13 March,2021 04:32 AM IST | Mumbai | Dalreen Ramos
A still from Oonga, starring Nandita Das. Pic/youtube/tulikabooks
You may be oblivious to the struggle of the Adivasis against exploitation by mining corporations in our country. But Devashish Makhija prods you to think about it as soon as you pick up his latest title Oonga (Tulika Publishers), and read the foreword. And he's convincing enough as there's only a tiny chance that a sheltered life in the city would have you ponder how the electronic parts of your laptop came to be and if they are born out of the plight of others.
Devashish Makhija
From Andhra Pradesh to West Bengal, disputes between the tribals, mining companies, Naxalites, and the Central Reserve Police Force (CRPF) seep into mainstream media, but often the real picture is left out, Makhija believes. So, in 2010, he travelled to Chhattisgarh, Odisha and Andhra Pradesh to seek answers. He captured them in Oonga, which released as a film in 2013. "The film didn't really find an audience. So, I spent many years letting this material simmer inside me," he says. That's what led to the book adaptation.
The book carries more depth than the film but the plot remains the same: Oonga, a little boy from the Dongria Kondh community, misses a school trip to see the Ramayana. Upset, he runs away from his village, Pottacheru in Odisha, to the city of Lohabad. He returns believing that he is now Rama, and can save villagers from the "monsters of development."
It was in 2016 that Makhija discussed the idea with the publisher. Makhija, who has children's books to his credit, too, got them to take the rights of the story from the film's producer and in turn, rightly compensates for everything cinema couldn't possibly absorb. In his writing, he brings out the essence of what it means to be in Oonga's world: to straddle between pumpkins, bamboo, and grain, and rifles, blood and death.
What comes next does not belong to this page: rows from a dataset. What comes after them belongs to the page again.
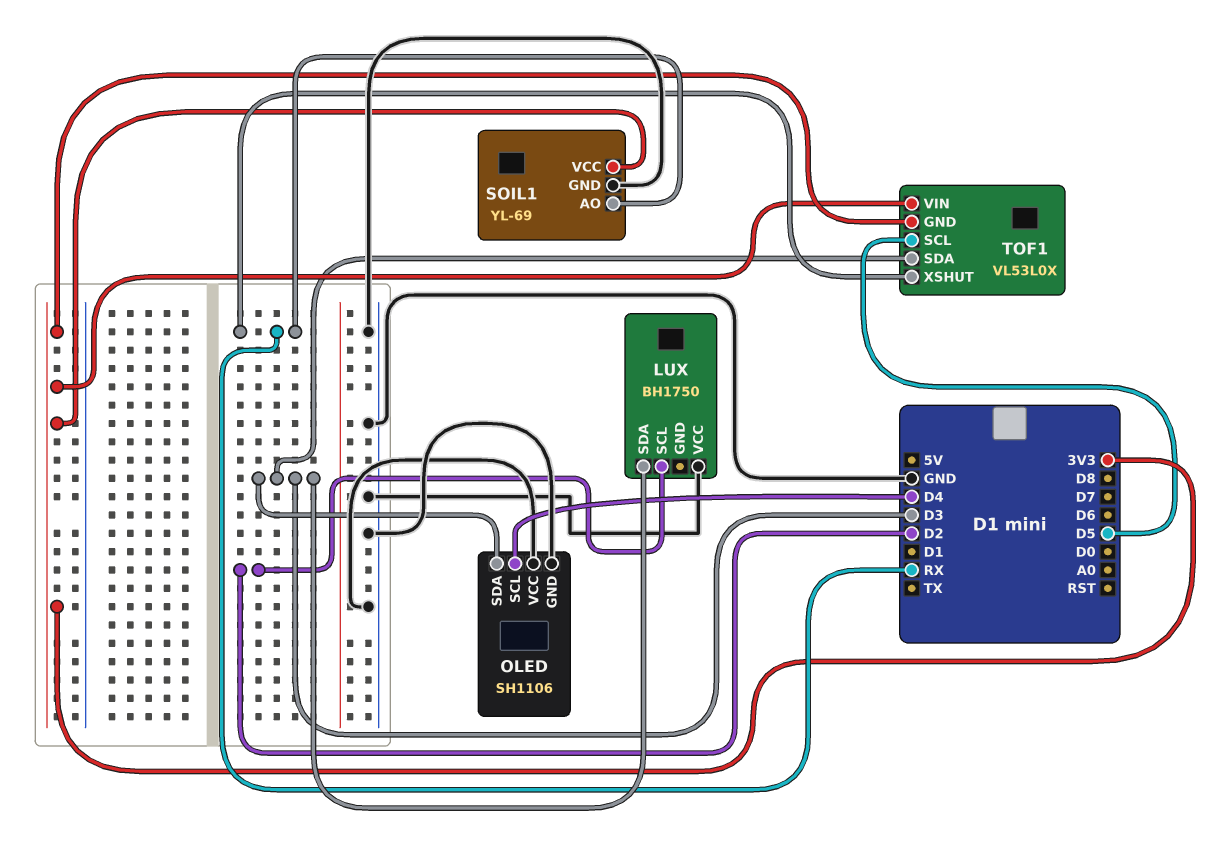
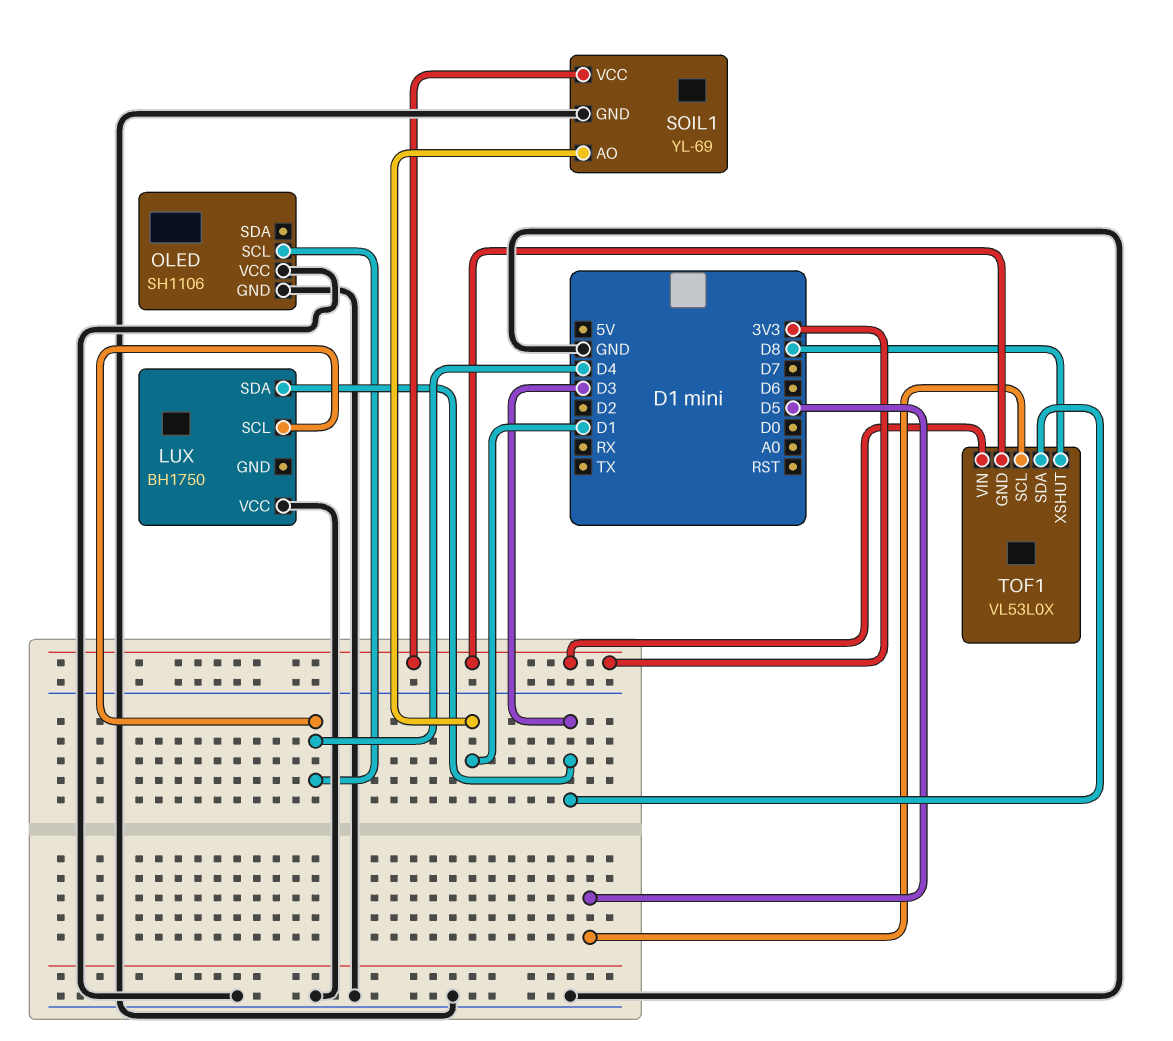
LUX pin SCL: D2 -> D4
OLED pin SDA: D3 -> none
SOIL1 pin AO: RX -> D1
TOF1 pin XSHUT: RX -> D8

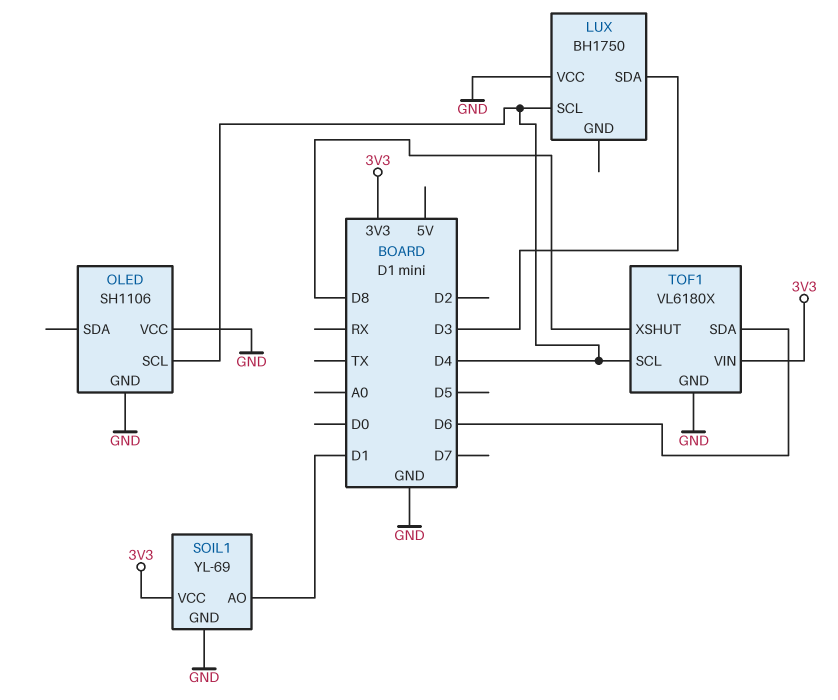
TOF1: VL53L0X -> VL6180X
TOF1 pin GND: 3V3 -> GND
TOF1 pin SCL: D5 -> D4
TOF1 pin SDA: D3 -> D6

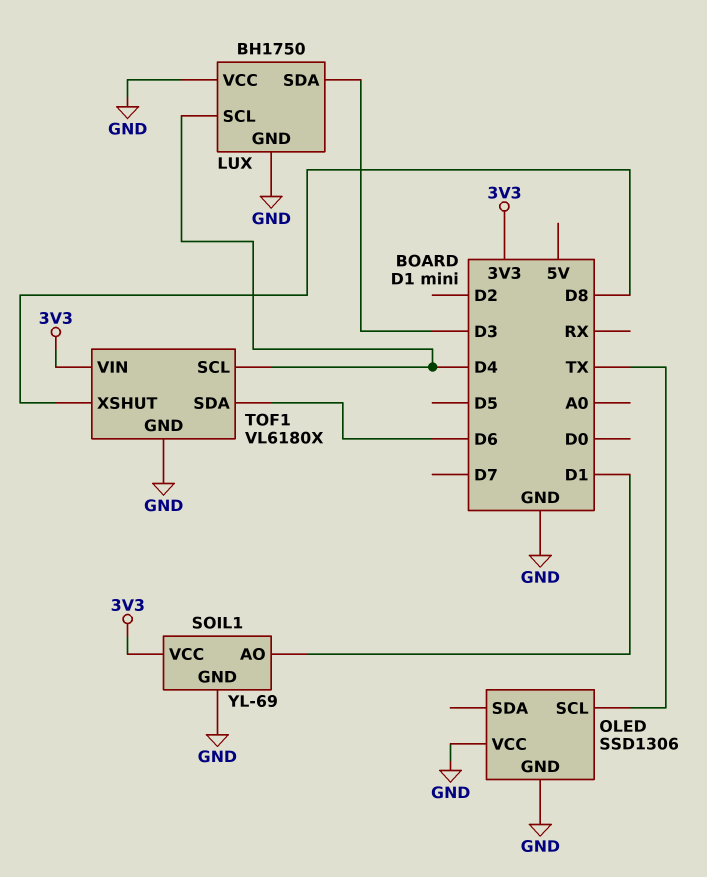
LUX pin GND: none -> GND
OLED: SH1106 -> SSD1306
OLED pin SCL: D4 -> TX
Building empathy was critical. For him, Oonga was an experiment to emulate Iranian cinema of the 1980s and '90s, when filmmakers were trying to protest an authoritarian regime through their work. But at a time when history is being invented (and not reported) in textbooks, what does he feel a work of fiction will offer young adults? He asserts, "People in power will always get to write the history books. But those who aren't can always keep encoding the other version in their stories. History books will change once another regime takes over. But stories transcend time."